Le fabricant de couettes et d’oreillers Abeil, implanté à Aurillac (Cantal) depuis plus de 150 ans, est sous la menace d’une fermeture imminente.
Lors d’un comité social et économique réuni le 22 janvier, la direction a annoncé l’ouverture prochaine d’une procédure collective de redressement judiciaire au tribunal de commerce d’Aurillac. Sans reprise rapide, le site pourrait cesser son activité dès le 28 février 2026. Soixante-sept emplois sont concernés.

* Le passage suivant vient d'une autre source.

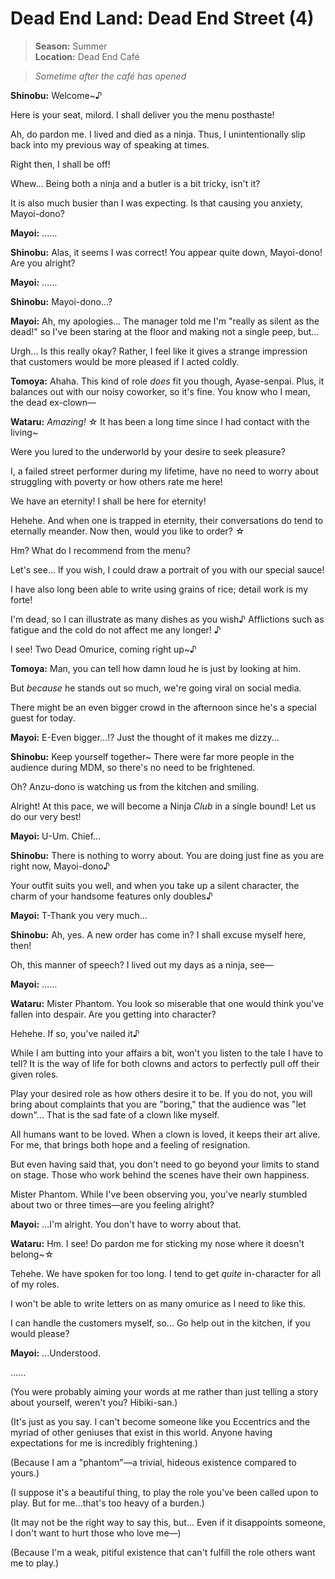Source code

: # Dead End Land: Dead End Street (4)

> **Season:** Summer<br>
> **Location:** Dead End Café

> *Sometime after the café has opened*

**Shinobu:** Welcome~♪

Here is your seat, milord. I shall deliver you the menu posthaste!

Ah, do pardon me. I lived and died as a ninja. Thus, I unintentionally slip back into my previous way of speaking at times.

Right then, I shall be off!

Whew... Being both a ninja and a butler is a bit tricky, isn't it?

It is also much busier than I was expecting. Is that causing you anxiety, Mayoi-dono?

**Mayoi:** ......

**Shinobu:** Alas, it seems I was correct! You appear quite down, Mayoi-dono! Are you alright?

**Mayoi:** ......

**Shinobu:** Mayoi-dono...?

**Mayoi:** Ah, my apologies... The manager told me I'm "really as silent as the dead!" so I've been staring at the floor and making not a single peep, but...

Urgh... Is this really okay? Rather, I feel like it gives a strange impression that customers would be more pleased if I acted coldly.

**Tomoya:** Ahaha. This kind of role *does* fit you though, Ayase-senpai. Plus, it balances out with our noisy coworker, so it's fine. You know who I mean, the dead ex-clown—

**Wataru:** *Amazing!* ☆ It has been a long time since I had contact with the living~

Were you lured to the underworld by your desire to seek pleasure?

I, a failed street performer during my lifetime, have no need to worry about struggling with poverty or how others rate me here!

We have an eternity! I shall be here for eternity!

Hehehe. And when one is trapped in eternity, their conversations do tend to eternally meander. Now then, would you like to order? ☆

Hm? What do I recommend from the menu?

Let's see... If you wish, I could draw a portrait of you with our special sauce!

I have also long been able to write using grains of rice; detail work is my forte!

I'm dead, so I can illustrate as many dishes as you wish♪ Afflictions such as fatigue and the cold do not affect me any longer! ♪

I see! Two Dead Omurice, coming right up~♪

**Tomoya:** Man, you can tell how damn loud he is just by looking at him.

But *because* he stands out so much, we're going viral on social media.

There might be an even bigger crowd in the afternoon since he's a special guest for today.

**Mayoi:** E-Even bigger...!? Just the thought of it makes me dizzy...

**Shinobu:** Keep yourself together~ There were far more people in the audience during MDM, so there's no need to be frightened.

Oh? Anzu-dono is watching us from the kitchen and smiling.

Alright! At this pace, we will become a Ninja *Club* in a single bound! Let us do our very best!

**Mayoi:** U-Um. Chief...

**Shinobu:** There is nothing to worry about. You are doing just fine as you are right now, Mayoi-dono♪

Your outfit suits you well, and when you take up a silent character, the charm of your handsome features only doubles♪

**Mayoi:** T-Thank you very much...

**Shinobu:** Ah, yes. A new order has come in? I shall excuse myself here, then!

Oh, this manner of speech? I lived out my days as a ninja, see—

**Mayoi:** ......

**Wataru:** Mister Phantom. You look so miserable that one would think you've fallen into despair. Are you getting into character?

Hehehe. If so, you've nailed it♪

While I am butting into your affairs a bit, won't you listen to the tale I have to tell? It is the way of life for both clowns and actors to perfectly pull off their given roles.

Play your desired role as how others desire it to be. If you do not, you will bring about complaints that you are "boring," that the audience was "let down"... That is the sad fate of a clown like myself.

All humans want to be loved. When a clown is loved, it keeps their art alive. For me, that brings both hope and a feeling of resignation.

But even having said that, you don't need to go beyond your limits to stand on stage. Those who work behind the scenes have their own happiness.

Mister Phantom. While I've been observing you, you've nearly stumbled about two or three times—are you feeling alright?

**Mayoi:** ...I'm alright. You don't have to worry about that.

**Wataru:** Hm. I see! Do pardon me for sticking my nose where it doesn't belong~☆

Tehehe. We have spoken for too long. I tend to get *quite* in-character for all of my roles.

I won't be able to write letters on as many omurice as I need to like this.

I can handle the customers myself, so... Go help out in the kitchen, if you would please?

**Mayoi:** ...Understood.

......

(You were probably aiming your words at me rather than just telling a story about yourself, weren't you? Hibiki-san.)

(It's just as you say. I can't become someone like you Eccentrics and the myriad of other geniuses that exist in this world. Anyone having expectations for me is incredibly frightening.)

(Because I am a "phantom"—a trivial, hideous existence compared to yours.)

(I suppose it's a beautiful thing, to play the role you've been called upon to play. But for me...that's too heavy of a burden.)

(It may not be the right way to say this, but... Even if it disappoints someone, I don't want to hurt those who love me—)

(Because I'm a weak, pitiful existence that can't fulfill the role others want me to play.)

Fondée en 1870, Abeil constitue l’un des derniers fleurons industriels textiles du Cantal. L’entreprise, installée sur le site de Baradel depuis 1991, a longtemps figuré parmi les poids lourds du secteur : jusqu’à 150 salariés, un chiffre d’affaires de 24 millions d’euros en 2005, et une production annuelle dépassant le million de couettes. Depuis 2011, elle appartient au groupe allemand Eurocomfort, aujourd’hui en difficulté financière.
Perte d’un client stratégique, Carrefour
La situation s’est brutalement dégradée en janvier, après la perte partielle d’un client stratégique. Carrefour a décidé d’arrêter certaines références produites à Aurillac, privilégiant des importations asiatiques. Un choc commercial d’autant plus difficile à absorber que le carnet de commandes d’Abeil reste rempli jusqu’à l’été 2026, selon les représentants du personnel.
Autre contrainte structurelle : le poids immobilier. L’agglomération d’Aurillac, qui a racheté les murs en 2008, perçoit un loyer mensuel de près de 16000 euros, dans le cadre d’un crédit-bail courant jusqu’en 2034. Plus de 100 échéances restent à honorer.
Se reconvertir dans le textile technique ou la literie premium
Les salariés et les élus locaux se mobilisent désormais pour trouver un repreneur industriel. «Le site est équipé, le savoir-faire est là», plaident-ils, misant sur une reprise orientée sur le textile technique ou la literie premium.